**GIVEN TEXT**:
Abstract
Using ab initio total energy calculations we have studied the relation between the step atomic configuration and its properties (step energy, donor/acceptor behavior, and step interaction) on a reconstructed GaAs (001) surface. The results have been tested against the widely used elastic dipole model for the step energy and step interaction considered valid for stress-free surfaces. We have found that acceptor-behaving steps have an attractive interaction and donor-behaving steps have a repulsive interaction in contrast with the elastic dipole model which predicts always a repulsive interaction between like-oriented steps. To account for the attractive interaction we consider the electrostatic dipole interaction having the scaling with the step distance and therefore compatible with the standard elastic model. Using a model charge distribution with localized point charges at the step based on the electron counting model we show that the electrostatic step interaction can indeed be generally attractive and of the same order of magnitude of the negative elastic dipole interaction. Our results show however that the usually employed dipole model is unable to account for the repulsive/attractive step interaction between donorlike/acceptorlike steps. Therefore, the ab initio results suggest an important electronic contribution to the step interaction, at least at the short step distances accessible to the first-principles study. Our results explain qualitatively many experimental observations and provide an explanation to the step bunching phenomenon on GaAs(001) induced by doping or by critical growth conditions as due to the stabilization of attractively interacting step structures. These ideas would lead to the development of a bottom-up surface step engineering.

**DATASET ENTRIES**:
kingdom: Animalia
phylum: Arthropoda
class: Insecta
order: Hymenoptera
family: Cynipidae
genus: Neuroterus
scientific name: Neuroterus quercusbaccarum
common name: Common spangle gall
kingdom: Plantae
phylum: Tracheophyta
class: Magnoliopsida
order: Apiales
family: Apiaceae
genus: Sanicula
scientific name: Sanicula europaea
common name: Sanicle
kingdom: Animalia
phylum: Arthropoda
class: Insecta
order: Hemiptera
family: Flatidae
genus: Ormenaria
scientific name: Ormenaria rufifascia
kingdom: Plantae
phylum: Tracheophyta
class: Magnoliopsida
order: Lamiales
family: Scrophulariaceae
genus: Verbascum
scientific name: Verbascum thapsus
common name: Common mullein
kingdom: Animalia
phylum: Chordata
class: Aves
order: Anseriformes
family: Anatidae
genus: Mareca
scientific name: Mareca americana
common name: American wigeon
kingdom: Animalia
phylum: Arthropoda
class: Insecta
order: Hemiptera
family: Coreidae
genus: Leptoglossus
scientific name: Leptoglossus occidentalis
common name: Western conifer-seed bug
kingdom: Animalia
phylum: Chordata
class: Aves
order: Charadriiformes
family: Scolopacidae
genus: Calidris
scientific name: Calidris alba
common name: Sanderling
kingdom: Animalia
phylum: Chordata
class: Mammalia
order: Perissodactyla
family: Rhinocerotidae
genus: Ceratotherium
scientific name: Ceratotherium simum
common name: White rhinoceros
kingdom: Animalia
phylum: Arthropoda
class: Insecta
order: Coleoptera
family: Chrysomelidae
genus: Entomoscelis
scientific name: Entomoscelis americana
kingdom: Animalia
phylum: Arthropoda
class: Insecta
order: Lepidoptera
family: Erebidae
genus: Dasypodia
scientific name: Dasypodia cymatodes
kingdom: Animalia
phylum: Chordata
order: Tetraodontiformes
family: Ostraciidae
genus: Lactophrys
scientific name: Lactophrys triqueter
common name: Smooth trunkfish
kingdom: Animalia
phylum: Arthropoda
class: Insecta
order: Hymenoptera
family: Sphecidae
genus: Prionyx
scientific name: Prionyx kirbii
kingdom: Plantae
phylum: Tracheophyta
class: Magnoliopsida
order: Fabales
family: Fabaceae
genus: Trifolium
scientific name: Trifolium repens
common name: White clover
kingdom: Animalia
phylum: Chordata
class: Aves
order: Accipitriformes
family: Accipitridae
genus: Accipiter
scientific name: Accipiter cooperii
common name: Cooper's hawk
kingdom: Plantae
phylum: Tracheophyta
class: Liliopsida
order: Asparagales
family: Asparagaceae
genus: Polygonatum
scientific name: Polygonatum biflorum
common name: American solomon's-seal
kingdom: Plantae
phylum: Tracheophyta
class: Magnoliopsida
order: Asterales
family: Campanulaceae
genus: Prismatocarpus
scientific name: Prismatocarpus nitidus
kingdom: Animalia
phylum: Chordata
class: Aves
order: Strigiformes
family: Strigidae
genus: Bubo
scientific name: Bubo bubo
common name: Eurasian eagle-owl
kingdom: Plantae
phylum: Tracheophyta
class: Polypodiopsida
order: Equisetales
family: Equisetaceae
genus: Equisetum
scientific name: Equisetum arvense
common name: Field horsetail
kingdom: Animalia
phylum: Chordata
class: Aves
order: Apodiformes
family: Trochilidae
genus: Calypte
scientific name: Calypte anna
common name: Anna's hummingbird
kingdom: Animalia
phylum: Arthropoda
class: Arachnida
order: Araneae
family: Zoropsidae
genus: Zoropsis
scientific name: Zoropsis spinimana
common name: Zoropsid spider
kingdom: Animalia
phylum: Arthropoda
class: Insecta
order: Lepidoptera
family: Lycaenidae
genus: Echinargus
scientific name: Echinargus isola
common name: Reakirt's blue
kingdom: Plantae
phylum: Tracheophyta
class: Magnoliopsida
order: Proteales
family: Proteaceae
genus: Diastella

**SHORT PROBLEM 1**: In the abstract on GaAs(001) surface steps, why do the authors turn to the electrostatic dipole interaction, and what property makes it suitable for this purpose?
**SHORT PROBLEM 2**: Can you return everything in the listing from the line containing "genus: Prionyx" down to the line containing "scientific name: Accipiter cooperii", including both of those lines and copying each one without change?

**RESPONSE 1**: They use it to account for the attractive interaction they found between acceptor-behaving steps. The elastic dipole model cannot produce that attraction because it always predicts repulsion between like-oriented steps. The electrostatic dipole interaction suits the purpose because it has the same scaling with step distance and is therefore compatible with the standard elastic model.

**RESPONSE 2**:
genus: Prionyx
scientific name: Prionyx kirbii
kingdom: Plantae
phylum: Tracheophyta
class: Magnoliopsida
order: Fabales
family: Fabaceae
genus: Trifolium
scientific name: Trifolium repens
common name: White clover
kingdom: Animalia
phylum: Chordata
class: Aves
order: Accipitriformes
family: Accipitridae
genus: Accipiter
scientific name: Accipiter cooperii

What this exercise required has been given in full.